The Supreme Court is set to hear arguments from Goldman Sachs in a long-running case that could have major implications for shareholders seeking to bring securities-fraud lawsuits.
Arguments are scheduled to begin at 10 a.m. ET Monday and will be streamed live as the court continues to meet remotely as a precaution against Covid-19.
The case, which dates to the Great Recession, concerns statements that the investment bank made while it was marketing “Abacus,” an investment known as a synthetic collateralized debt obligation.
Goldman advertised Abacus to its clients without disclosing that hedge fund manager John Paulson played a role in selecting its portfolio of subprime mortgages. Paulson’s hedge fund, Paulson & Co., had placed enormous bets on Abacus’ failure.
After Abacus collapsed amid the housing crisis, Paulson made $1 billion and Goldman’s customers lost about the same amount. Goldman ultimately paid $550 million to settle fraud charges brought by the Securities and Exchange Commission in 2010 — the largest ever penalty faced by a Wall Street bank. In the settlement, the bank didn’t admit or deny the allegations.

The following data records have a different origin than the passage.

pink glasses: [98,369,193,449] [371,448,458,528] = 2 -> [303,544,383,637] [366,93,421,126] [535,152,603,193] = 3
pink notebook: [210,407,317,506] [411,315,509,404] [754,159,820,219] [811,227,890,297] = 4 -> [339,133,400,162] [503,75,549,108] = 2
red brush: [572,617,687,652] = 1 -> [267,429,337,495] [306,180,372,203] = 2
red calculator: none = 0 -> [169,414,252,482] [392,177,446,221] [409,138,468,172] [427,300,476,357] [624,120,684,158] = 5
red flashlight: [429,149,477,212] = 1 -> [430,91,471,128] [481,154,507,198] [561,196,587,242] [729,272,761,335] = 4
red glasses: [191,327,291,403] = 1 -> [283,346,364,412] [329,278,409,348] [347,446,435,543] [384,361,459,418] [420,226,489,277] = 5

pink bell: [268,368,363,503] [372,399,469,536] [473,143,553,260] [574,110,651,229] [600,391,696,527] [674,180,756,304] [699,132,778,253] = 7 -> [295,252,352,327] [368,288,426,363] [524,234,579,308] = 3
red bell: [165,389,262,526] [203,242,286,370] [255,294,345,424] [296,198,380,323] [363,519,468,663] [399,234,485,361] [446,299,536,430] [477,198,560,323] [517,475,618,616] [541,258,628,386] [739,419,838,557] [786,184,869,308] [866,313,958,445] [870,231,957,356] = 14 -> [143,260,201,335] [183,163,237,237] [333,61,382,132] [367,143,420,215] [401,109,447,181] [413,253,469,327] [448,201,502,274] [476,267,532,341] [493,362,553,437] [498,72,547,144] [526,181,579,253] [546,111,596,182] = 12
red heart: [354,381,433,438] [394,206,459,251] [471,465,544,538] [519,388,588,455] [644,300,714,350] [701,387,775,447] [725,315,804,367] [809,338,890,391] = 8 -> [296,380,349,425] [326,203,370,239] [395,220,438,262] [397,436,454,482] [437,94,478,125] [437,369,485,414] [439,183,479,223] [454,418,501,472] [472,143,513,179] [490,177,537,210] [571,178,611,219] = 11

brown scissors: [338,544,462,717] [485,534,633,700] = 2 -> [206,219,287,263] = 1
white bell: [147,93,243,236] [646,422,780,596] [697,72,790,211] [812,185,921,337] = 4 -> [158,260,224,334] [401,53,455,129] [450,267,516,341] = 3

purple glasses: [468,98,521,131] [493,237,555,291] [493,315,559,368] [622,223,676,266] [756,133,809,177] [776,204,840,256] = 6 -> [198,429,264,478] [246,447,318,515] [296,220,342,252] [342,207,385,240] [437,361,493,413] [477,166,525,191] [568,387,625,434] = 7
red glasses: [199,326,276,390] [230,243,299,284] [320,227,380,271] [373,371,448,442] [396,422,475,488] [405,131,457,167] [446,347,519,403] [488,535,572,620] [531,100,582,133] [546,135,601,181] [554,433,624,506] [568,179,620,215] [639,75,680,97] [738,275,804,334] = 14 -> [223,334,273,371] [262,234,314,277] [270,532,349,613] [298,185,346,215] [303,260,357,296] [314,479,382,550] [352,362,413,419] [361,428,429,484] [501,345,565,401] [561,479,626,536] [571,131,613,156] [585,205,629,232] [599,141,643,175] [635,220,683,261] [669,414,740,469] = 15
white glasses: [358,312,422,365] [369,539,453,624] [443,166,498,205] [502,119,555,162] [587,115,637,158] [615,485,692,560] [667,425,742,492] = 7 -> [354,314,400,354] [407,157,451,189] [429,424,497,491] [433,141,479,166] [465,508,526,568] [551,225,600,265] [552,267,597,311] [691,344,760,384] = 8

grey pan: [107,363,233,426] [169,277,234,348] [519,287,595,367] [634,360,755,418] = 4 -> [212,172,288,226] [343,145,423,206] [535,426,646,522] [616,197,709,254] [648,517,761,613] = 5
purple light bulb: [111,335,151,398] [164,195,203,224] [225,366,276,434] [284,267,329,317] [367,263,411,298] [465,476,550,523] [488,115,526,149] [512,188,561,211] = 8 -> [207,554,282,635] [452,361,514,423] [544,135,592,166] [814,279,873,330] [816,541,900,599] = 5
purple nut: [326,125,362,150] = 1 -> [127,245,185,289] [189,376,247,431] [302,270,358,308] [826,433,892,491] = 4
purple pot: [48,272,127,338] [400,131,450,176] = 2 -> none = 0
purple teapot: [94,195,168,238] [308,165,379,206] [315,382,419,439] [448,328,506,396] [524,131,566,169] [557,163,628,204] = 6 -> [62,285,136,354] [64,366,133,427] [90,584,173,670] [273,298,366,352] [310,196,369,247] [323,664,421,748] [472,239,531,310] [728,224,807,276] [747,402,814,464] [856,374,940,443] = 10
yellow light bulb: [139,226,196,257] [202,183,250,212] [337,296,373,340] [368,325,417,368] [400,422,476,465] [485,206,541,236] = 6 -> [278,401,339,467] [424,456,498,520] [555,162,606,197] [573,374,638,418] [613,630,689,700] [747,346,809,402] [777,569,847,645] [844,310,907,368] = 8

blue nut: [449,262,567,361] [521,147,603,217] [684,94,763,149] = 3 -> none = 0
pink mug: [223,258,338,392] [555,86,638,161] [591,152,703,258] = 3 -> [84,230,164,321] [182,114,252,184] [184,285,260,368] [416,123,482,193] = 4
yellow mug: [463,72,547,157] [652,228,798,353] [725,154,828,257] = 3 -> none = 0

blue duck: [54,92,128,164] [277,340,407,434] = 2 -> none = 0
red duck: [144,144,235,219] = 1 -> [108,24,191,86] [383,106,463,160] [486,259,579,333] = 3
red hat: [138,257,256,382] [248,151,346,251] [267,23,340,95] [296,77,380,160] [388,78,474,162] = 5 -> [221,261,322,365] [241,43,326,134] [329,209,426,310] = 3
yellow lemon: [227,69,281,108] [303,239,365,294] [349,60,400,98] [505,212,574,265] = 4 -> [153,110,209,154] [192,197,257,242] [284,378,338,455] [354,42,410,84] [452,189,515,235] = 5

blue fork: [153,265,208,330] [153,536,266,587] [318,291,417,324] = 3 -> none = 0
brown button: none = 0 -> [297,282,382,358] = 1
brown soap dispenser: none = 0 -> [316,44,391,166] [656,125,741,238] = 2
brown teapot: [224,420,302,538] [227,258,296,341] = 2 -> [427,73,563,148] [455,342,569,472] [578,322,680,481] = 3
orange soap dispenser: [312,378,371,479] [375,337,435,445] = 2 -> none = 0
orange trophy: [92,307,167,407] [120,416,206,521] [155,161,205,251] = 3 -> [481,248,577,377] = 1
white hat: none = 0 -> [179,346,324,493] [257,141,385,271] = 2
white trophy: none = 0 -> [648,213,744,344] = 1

The shareholders bringing the lawsuit, including the Arkansas Teacher Retirement System and a pension fund for plumbers and pipefitters, have said they lost as much as $13 billion when Goldman’s stock tumbled following disclosures of the SEC’s fraud investigation.
The shareholders alleged that Goldman was lying when it made claims like “Integrity and honesty are at the heart of our business” and “Our clients’ interests always come first” even while marketing Abacus and other CDOs that it had bet against.
Those statements, the shareholders said, kept Goldman’s stock artificially high.
Goldman has argued that the statements the shareholders cited are too vague and generic to be the basis of a securities-fraud case. The bank has also argued that the statements didn’t affect the stock price.
While many securities-fraud cases stem from false comments that cause a share price to rise, the Goldman shareholders are arguing instead that Goldman’s alleged manipulation was “inflation maintenance,” or preventing the stock from falling. The Supreme Court has never recognized such an argument, though some lower courts have acknowledged it.
The shareholders, who have been litigating since 2011, are seeking to bring the case as a class action on behalf of all the purchasers of Goldman stock between February 2007 and June 2010.
A district court has twice said that the shareholders may do so, and the 2nd U.S. Circuit Court of Appeals approved that decision in April.
Goldman asked the Supreme Court to review the 2nd Circuit’s decision, saying that allowing it to stand would be “devastating” for public companies. It has called the case the most important securities case to come before the Supreme Court since 2014, when the justices ruled in a case involving oil-field services giant Halliburton.
Goldman attorney Kannon Shanmugam, a partner at the firm Paul, Weiss, wrote in court papers that a loss for the bank would mean that shareholders bringing securities-fraud suits in the future would be able to cite “boilerplate aspirational statements that nearly all companies make.”
In a friend-of-the-court brief, the Society for Corporate Governance wrote that the 2nd Circuit’s opinion could have a chilling effect on companies seeking to make statements promoting diversity or opposing harassment in the workplace.
The decision gives “companies a financial incentive to stay silent on important social issues, out of fear that even generalized or aspirational statements will become the basis for allegations of crippling securities-fraud liability,” wrote Jeremy Marwell, an attorney for the group and a partner at the firm Vinson & Elkins.
On the other side, financial transparency groups have argued that Goldman should be held accountable.
Stephen Hall, legal director at Better Markets, which filed a brief in support of the shareholders, said Goldman’s argument was “strained.”
“As we explain in the brief, even before the ABACUS deal, the bank’s top executives knew full well that they were increasingly engaging in deals that presented stark conflicts of interest, and they also knew they had to do a better job of managing those conflicts,” Hall said in a statement.
“Yet any such good intentions were completely abandoned — along with honest disclosures — as the bank aggressively sought to profit from the downward-spiraling mortgage market in 2007, at the huge expense of investors and ultimately shareholders,” he added.
Barbara Roper, director of investor protection at the Consumer Federation of America, said a win for Goldman “would let companies off the leash, ushering in a wide range of misleading behavior that could materially harm U.S. investors.”
In the brief, the DOJ urged the justices to reverse the 2nd Circuit’s opinion and order the appeals court to consider the case again while giving more consideration to Goldman’s argument that its statements were too generic to have affected the share price.
Shanmugam will represent Goldman in Monday’s arguments. The shareholders will be represented by Tom Goldstein, a veteran Supreme Court lawyer who is known for publishing SCOTUSBlog. Sopan Joshi, a Justice Department lawyer, will represent the United States.
A decision in the case is expected by the summer.
The case is Goldman Sachs Group v. Arkansas Teacher Retirement System, No. 20-222.